RECORD EXCERPTS section start

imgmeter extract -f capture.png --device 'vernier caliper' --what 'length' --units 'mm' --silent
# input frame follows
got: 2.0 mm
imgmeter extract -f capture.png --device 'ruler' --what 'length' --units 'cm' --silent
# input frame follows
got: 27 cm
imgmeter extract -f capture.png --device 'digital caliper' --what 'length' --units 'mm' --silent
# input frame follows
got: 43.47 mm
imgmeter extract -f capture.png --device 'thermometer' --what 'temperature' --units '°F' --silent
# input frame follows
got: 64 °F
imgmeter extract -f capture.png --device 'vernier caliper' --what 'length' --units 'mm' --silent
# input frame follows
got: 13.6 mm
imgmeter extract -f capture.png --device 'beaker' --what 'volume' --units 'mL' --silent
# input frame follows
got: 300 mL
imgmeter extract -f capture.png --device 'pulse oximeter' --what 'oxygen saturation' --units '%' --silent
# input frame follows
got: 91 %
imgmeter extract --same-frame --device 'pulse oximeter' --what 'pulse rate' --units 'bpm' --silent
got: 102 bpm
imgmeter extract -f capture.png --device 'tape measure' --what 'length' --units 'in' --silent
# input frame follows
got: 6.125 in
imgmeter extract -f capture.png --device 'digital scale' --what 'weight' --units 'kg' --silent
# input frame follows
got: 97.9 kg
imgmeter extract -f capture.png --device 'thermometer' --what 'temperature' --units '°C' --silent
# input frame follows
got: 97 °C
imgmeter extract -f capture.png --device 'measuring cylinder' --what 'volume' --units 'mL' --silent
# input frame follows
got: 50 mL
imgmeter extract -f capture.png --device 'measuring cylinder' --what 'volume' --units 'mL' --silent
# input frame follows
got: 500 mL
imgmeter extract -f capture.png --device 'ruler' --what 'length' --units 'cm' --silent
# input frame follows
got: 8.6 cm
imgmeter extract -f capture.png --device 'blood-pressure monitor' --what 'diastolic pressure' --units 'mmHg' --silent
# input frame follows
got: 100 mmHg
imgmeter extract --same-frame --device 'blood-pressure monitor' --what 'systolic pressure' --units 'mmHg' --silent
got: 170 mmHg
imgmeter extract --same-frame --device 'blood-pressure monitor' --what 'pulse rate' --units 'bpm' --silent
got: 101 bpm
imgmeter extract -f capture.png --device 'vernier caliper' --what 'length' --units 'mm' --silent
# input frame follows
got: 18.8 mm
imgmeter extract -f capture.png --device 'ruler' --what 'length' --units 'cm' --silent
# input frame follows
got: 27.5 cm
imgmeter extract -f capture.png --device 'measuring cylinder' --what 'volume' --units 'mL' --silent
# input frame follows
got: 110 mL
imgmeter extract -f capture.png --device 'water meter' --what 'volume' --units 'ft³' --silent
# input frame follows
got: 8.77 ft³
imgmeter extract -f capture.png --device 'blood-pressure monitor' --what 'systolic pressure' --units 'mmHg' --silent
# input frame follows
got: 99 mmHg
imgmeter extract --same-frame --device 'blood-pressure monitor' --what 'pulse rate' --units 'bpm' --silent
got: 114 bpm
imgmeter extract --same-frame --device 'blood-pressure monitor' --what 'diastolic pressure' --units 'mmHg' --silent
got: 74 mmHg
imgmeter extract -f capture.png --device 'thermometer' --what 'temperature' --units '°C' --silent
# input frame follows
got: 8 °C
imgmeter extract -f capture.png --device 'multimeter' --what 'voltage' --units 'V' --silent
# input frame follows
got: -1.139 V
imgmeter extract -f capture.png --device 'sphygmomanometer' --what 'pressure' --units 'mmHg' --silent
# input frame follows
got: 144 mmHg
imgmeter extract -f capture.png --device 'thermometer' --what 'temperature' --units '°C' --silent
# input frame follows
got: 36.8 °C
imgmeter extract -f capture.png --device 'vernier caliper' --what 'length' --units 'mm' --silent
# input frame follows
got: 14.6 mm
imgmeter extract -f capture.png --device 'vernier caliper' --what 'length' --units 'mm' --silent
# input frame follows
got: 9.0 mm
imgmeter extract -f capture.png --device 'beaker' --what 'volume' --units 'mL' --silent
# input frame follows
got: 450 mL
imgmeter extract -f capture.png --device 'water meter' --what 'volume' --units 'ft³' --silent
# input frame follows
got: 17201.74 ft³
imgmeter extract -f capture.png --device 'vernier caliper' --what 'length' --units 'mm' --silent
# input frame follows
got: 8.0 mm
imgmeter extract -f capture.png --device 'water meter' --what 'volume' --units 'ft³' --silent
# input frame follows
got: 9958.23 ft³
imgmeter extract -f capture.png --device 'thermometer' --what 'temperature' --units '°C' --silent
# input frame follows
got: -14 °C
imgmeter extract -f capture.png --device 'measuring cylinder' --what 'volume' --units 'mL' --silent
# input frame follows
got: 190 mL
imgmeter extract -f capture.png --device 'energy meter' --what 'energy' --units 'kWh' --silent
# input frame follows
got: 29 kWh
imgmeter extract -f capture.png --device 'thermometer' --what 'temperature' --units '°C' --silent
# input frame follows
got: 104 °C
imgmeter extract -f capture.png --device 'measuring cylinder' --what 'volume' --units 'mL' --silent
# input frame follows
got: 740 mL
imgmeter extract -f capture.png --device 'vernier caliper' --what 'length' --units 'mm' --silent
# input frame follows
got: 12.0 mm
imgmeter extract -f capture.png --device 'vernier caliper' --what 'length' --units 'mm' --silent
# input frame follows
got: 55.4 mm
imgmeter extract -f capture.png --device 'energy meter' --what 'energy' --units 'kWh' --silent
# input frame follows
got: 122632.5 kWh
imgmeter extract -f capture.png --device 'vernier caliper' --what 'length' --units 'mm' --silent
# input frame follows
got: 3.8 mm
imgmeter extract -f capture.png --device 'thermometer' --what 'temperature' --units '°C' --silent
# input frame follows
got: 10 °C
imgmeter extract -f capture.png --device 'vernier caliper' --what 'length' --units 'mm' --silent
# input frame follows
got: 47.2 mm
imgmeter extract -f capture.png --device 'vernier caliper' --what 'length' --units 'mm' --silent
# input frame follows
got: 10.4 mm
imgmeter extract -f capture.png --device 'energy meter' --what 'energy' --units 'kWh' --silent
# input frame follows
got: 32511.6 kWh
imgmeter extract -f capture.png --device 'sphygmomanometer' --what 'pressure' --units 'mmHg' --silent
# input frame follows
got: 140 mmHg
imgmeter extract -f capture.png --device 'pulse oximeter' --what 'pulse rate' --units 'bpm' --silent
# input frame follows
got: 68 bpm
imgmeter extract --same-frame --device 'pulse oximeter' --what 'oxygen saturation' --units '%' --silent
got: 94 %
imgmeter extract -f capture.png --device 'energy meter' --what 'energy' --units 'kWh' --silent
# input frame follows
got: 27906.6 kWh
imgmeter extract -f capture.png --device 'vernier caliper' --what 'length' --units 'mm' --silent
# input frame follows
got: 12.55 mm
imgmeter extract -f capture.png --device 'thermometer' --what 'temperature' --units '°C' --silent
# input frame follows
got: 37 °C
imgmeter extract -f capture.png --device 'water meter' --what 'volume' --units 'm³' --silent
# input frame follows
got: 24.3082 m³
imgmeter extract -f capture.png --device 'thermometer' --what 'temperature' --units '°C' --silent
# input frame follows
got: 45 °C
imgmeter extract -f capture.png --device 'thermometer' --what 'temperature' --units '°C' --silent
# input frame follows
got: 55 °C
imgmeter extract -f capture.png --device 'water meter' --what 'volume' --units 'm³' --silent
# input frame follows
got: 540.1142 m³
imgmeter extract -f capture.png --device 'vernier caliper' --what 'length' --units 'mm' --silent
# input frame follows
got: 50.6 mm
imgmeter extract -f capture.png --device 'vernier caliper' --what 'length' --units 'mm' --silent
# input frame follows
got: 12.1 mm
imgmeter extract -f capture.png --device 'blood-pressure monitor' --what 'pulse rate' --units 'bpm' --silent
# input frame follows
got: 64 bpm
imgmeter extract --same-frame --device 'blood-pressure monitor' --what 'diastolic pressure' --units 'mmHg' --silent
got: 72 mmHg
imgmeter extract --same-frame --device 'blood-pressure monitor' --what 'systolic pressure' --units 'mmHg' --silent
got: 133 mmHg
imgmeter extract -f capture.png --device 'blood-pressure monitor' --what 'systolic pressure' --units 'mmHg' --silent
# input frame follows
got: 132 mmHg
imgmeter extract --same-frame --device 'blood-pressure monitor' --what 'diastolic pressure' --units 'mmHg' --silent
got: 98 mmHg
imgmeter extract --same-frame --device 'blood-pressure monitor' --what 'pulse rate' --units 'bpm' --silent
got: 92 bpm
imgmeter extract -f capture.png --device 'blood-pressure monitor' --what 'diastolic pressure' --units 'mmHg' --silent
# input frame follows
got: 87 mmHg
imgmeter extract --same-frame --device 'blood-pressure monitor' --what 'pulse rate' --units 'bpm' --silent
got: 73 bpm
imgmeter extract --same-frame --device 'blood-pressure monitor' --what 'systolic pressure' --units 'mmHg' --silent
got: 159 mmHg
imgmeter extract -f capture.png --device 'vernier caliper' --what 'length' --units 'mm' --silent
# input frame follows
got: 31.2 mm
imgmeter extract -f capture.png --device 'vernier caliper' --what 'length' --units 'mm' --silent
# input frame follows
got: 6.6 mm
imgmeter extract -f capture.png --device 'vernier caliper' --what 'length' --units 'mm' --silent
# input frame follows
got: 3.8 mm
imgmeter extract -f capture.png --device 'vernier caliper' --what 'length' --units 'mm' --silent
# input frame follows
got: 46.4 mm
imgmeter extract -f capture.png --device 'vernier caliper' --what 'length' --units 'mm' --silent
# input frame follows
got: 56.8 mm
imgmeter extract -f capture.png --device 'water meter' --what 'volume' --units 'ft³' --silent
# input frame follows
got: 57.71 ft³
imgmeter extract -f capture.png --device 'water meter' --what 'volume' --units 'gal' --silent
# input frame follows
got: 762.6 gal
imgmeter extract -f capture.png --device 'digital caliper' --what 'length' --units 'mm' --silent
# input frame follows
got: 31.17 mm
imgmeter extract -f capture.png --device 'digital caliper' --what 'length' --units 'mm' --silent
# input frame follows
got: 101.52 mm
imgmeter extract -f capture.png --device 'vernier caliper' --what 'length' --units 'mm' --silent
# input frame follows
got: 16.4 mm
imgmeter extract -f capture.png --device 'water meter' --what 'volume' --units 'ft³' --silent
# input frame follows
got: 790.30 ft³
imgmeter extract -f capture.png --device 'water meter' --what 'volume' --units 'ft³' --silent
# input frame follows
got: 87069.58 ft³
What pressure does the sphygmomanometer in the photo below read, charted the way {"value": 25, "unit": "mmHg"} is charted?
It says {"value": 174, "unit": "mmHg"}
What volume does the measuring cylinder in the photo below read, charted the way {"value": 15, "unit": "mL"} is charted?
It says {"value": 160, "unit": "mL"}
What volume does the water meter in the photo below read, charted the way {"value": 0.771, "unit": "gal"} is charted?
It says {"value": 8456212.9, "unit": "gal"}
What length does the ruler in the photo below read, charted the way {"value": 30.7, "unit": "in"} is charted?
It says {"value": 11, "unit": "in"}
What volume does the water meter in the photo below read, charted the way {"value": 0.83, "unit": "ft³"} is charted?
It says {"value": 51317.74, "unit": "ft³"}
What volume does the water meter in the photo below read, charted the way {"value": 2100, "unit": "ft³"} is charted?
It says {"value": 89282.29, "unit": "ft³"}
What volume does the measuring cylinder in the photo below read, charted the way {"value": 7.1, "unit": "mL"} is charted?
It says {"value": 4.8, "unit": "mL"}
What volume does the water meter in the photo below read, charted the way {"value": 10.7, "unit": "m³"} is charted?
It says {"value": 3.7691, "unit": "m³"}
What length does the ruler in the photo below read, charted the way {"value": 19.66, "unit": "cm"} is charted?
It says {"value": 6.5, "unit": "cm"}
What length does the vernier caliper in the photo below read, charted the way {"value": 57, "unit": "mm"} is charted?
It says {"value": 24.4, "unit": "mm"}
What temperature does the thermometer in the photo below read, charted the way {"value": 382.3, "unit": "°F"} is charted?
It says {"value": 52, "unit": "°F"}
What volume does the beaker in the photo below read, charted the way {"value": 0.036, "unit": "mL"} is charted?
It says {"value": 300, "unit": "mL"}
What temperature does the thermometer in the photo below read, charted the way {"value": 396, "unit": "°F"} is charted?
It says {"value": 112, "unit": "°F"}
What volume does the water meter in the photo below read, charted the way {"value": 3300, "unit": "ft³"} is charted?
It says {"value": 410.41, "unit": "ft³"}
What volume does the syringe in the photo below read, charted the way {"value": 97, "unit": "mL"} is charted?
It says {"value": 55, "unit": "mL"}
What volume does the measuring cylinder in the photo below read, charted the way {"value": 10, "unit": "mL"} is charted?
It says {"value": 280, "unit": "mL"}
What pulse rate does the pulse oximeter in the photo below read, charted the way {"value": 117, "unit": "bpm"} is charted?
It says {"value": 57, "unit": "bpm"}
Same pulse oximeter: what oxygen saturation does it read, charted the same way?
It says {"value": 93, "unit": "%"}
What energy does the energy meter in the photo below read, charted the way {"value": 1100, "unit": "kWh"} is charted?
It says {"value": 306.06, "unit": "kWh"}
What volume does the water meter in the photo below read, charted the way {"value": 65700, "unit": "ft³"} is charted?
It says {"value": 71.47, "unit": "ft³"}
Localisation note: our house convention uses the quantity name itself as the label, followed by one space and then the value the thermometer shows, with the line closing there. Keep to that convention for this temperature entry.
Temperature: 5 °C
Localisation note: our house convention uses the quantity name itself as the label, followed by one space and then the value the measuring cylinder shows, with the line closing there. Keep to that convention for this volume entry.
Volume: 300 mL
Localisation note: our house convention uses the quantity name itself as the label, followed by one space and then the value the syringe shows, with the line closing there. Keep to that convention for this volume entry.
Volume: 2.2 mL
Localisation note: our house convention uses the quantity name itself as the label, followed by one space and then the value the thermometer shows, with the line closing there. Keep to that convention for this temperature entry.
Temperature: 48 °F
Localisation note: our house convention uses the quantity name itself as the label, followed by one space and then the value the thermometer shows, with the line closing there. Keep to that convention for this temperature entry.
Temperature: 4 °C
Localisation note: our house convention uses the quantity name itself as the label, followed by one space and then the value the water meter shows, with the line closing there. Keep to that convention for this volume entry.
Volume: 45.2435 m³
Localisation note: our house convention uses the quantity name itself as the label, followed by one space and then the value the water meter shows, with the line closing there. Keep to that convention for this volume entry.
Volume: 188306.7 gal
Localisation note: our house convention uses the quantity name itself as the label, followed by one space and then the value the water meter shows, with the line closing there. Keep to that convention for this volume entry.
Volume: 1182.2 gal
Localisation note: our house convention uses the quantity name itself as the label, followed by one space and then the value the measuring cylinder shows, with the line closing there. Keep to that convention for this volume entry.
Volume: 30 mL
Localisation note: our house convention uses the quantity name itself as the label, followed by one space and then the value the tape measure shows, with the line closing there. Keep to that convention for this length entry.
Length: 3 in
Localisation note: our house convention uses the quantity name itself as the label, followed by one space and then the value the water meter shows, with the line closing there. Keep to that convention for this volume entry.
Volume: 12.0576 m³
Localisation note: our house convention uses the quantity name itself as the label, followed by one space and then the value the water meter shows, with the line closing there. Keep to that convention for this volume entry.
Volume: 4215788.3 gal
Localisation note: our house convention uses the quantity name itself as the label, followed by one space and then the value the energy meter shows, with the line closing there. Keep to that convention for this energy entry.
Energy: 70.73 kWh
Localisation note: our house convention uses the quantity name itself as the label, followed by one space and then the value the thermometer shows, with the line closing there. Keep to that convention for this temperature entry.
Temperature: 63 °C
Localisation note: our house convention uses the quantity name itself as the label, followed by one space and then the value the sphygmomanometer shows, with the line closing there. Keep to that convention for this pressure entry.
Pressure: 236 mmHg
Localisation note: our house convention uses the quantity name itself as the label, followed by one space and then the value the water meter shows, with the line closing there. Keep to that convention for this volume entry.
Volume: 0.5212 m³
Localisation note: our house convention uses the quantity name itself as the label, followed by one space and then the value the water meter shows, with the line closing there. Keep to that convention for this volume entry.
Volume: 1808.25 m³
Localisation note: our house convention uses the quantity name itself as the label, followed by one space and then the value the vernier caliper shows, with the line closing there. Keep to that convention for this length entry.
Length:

RECORD EXCERPTS section end

BRIEF:
Begin at the start of the data and stop after the line that has "got: 43.47 mm". Give those lines again, swapping "capture.png" for "frame.png" and leaving everything else unchanged.

SOLVED EXERCISE:
imgmeter extract -f frame.png --device 'vernier caliper' --what 'length' --units 'mm' --silent
# input frame follows
got: 2.0 mm
imgmeter extract -f frame.png --device 'ruler' --what 'length' --units 'cm' --silent
# input frame follows
got: 27 cm
imgmeter extract -f frame.png --device 'digital caliper' --what 'length' --units 'mm' --silent
# input frame follows
got: 43.47 mm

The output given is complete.